La nageuse française, Laure Manaudou lors d'un entraînement au Cercle des nageurs de Marseille, le 10 septembre 2011.
La nageuse française, Laure Manaudou lors d'un entraînement au Cercle des nageurs de Marseille, le 10 septembre 2011. - K.Villalonga/Sipa

Alice Coffin

«Splash, le grand plongeon», diffusé vendredi soir sur TF1,  aurait pu s’appeler «Plonge avec les stars».  S’il est plus nettement explicite dans le titre qu’une autre émission de TF1, «Danse avec les stars», le concept reste ici le même: mettre les célébrités en scène. Un type de programme de plus en plus prisé par la télévision française.

Des chutes et des plats

Dans «Splash», Eve Angeli, Daniele Evenou, Jackson Richardson, Laury Thiellman, Christophe Beaugrand ou Nadège de «Secret Story» de réaliser des plongeons d’un sautoir situé à dix mètres de haut. L’émission a triomphé aux Pays-Bas ou en Grande-Bretagne. En France, M6 était aussi sur le coup d’un programme similaire produit par Alexia Laroche Joubert. «Nous, on avait un meilleur casting», confie la productrice, des stars plus hype». «On critique toujours le casting de ces émissions, s’amuse Bertrand de Villegas de l’institut de veille médiatique The Wit. Ce n’est pas le problème que ce soit des gens très connus ou pas. Ce qui est intéressant à observer c’est qu’il y a encore deux ans on pensait que «Danse avec les stars» ne pourrait jamais se lancer en France. Maintenant ça y est, la France se met sérieusement aux grandes émissions de divertissement où les célébrités font le show». C’est l’objectif de Fredédic Pedraza qui dirige le département Variétés et divertissement de TF1 Production. «Le but c’est d’assurer un grand spectacle, explique-t-il. L’attrait est double. D’abord voir des stars travailler, affronter des phobies, faire des chutes, des plats, dépasser leur peur, se mettre à nu». S’ils sont tout de même en maillot, les participants, contrairement au jury dans lequel siège Laure Manaudou ou Muriel Hermine, «n’ont aucune aptitude pour cette discipline». Deuxième objectif: «Faire du show, du divertissement». Ce qui nécessite tout autant de travail.

«C’est du vrai boulot»

«Les célébrités françaises sont en train d’intégrer le fait que c’est du vrai boulot, not Villegas. Dans le dernier "Danse avec les stars" on voyait que les finalistes étaient à fond. Aux Etats-Unis, c’est le cas depuis longtemps. Les stars qui participent aux programmes le font très sérieusement, elles sont très pro. Elles préparent leurs vannes, se montrent compétitives». Et acceptent de se plier à certains scénarios. «Cela aussi c’est en train d’arriver sur les programmes français, affirme Villegas, regardez "Le Débarquement" sur Canal + présenté par Jean Dujardin, c’est des stars et du divertissement hyper écrit». Le léger retard français en la matière s’explique, selon, lui par «la difficulté à assumer d’être un amuseur public. Au Japon les amuseurs de télévision professionnels existent depuis très longtemps. Ici on considère souvent ces personnes comme des sous acteurs des sous chanteurs, on ne perçoit pas encore que c’est un métier, même si certains s’y mettent».

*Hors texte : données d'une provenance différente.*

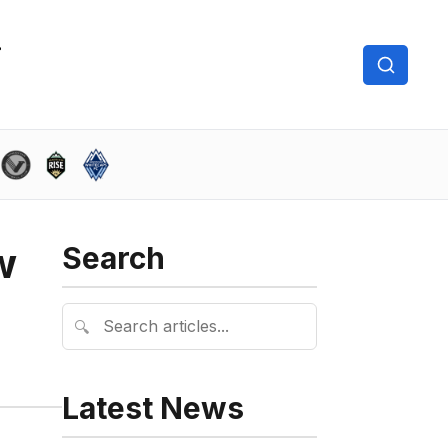
w
Search
🔍
Latest News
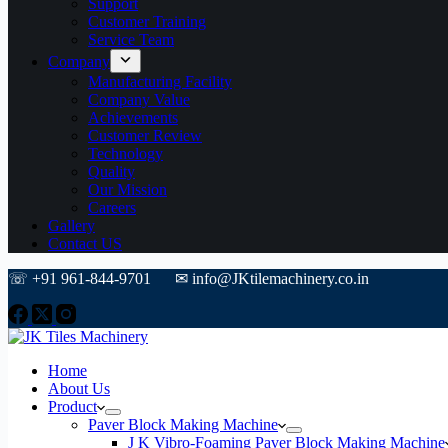
Support
Customer Training
Service Team
Company
Manufacturing Facility
Company Value
Achievements
Customer Review
Technology
Quality
Our Mission
Careers
Gallery
Contact US
☏ +91 961-844-9701 ✉ info@JKtilemachinery.co.in
Home
About Us
Product
Paver Block Making Machine
J K Vibro-Foaming Paver Block Making Machine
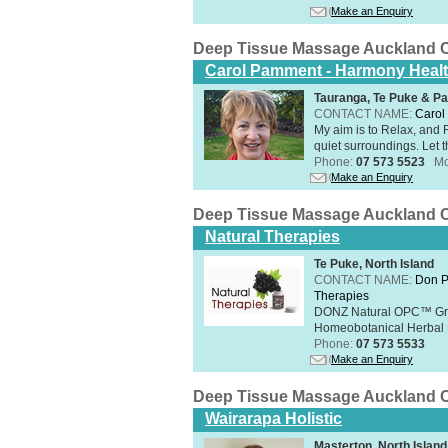
Make an Enquiry
Deep Tissue Massage Auckland C
Carol Pamment - Harmony Healt
Tauranga, Te Puke & Pa
CONTACT NAME:
Carol
​My aim is to Relax, and
quiet surroundings. Let t
Phone:
07 573 5523
Mo
Make an Enquiry
Deep Tissue Massage Auckland C
Natural Therapies
Te Puke, North Island
CONTACT NAME:
Don P
Therapies
DONZ Natural OPC™ Grap
Homeobotanical Herbal 
Phone:
07 573 5533
Make an Enquiry
Deep Tissue Massage Auckland C
Wairarapa Holistic
Masterton, North Island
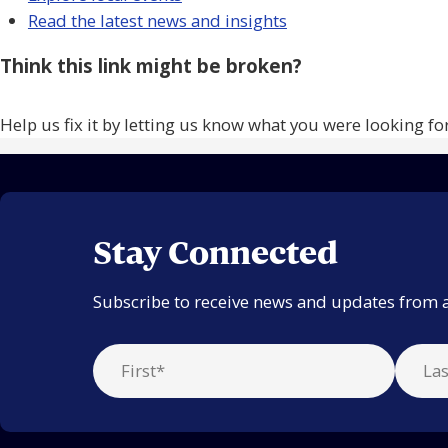
Read the latest news and insights
Think this link might be broken?
Help us fix it by letting us know what you were looking fo
Stay Connected
Subscribe to receive news and updates from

Autre spécificité culturelle, «les Français ne pratiquent pas trop le story telling, la dramatisation. Par exemple pour Jean-luc Lahaye, un des participants de «Splash», on raconterait certainement sa sortie de prison et on présenterait cela comme une rédemption». Frédéric  Pedraza, lui, promet plutôt «fous rires et émotion».